TEXTE À ANALYSER:
---

ANALYSE ET CONSTATATIONS
[19] L'Office a examiné les éléments de preuve versés au dossier et note les versions contradictoires des parties quant aux événements qui se sont déroulés et aux comportements de l'équipage et de K. Air Canada prétend que K a poussé un DB, l'a renversé sur le plancher de l'aéronef et qu'il est tombé sur lui, alors que K prétend qu'il n'a fait que se défendre après qu'un agent de bord l'a poussé et lui a tordu le bras, et que le DB est tombé en l'entraînant avec lui au plancher.
[20] La prétendue mauvaise qualité du service et le renversement d'une soupe sur les genoux du passager ont entraîné une altercation entre un agent de bord et K plusieurs heures plus tard. Toutefois, les détails exacts n'ont pas été clairement établis.
[21] Dans les plaintes portées à l'attention de l'Office, un principe de longue date veut qu'il incombe au demandeur d'établir selon la prépondérance des probabilités que le transporteur aérien n'a pas appliqué les conditions de transport de son tarif ou que les conditions de transport sont déraisonnables. Dans le cas présent, la preuve est contradictoire sur pratiquement tous les aspects. L'Office doit, selon la prépondérance des probabilités, déterminer ce qui est le plus probable. Qui plus est, K, en plus d'énoncer les faits, doit convaincre l'Office que sa version est plus probable que celle d'Air Canada.

---

Données textuelles extraites des pages:
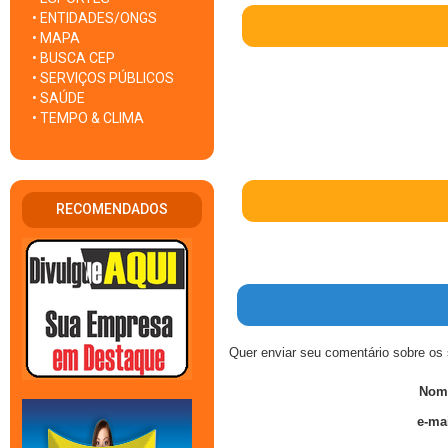
• ENTIDADES/ONGS
• MAPA
• BUSCA CEP
• SERVIÇOS PÚBLICOS
• SAÚDE
• TEMPO & CLIMA
RECOMENDADOS
Quer enviar seu comentário sobre os 
Nom
e-mai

---

VOTRE OBJECTIF: Recopiez à l'identique le passage de l'analyse compris entre « [20] La prétendue » et « celle d'Air Canada. », bornes incluses.

RÉSULTAT DE L'EXERCICE:
[20] La prétendue mauvaise qualité du service et le renversement d'une soupe sur les genoux du passager ont entraîné une altercation entre un agent de bord et K plusieurs heures plus tard. Toutefois, les détails exacts n'ont pas été clairement établis.
[21] Dans les plaintes portées à l'attention de l'Office, un principe de longue date veut qu'il incombe au demandeur d'établir selon la prépondérance des probabilités que le transporteur aérien n'a pas appliqué les conditions de transport de son tarif ou que les conditions de transport sont déraisonnables. Dans le cas présent, la preuve est contradictoire sur pratiquement tous les aspects. L'Office doit, selon la prépondérance des probabilités, déterminer ce qui est le plus probable. Qui plus est, K, en plus d'énoncer les faits, doit convaincre l'Office que sa version est plus probable que celle d'Air Canada.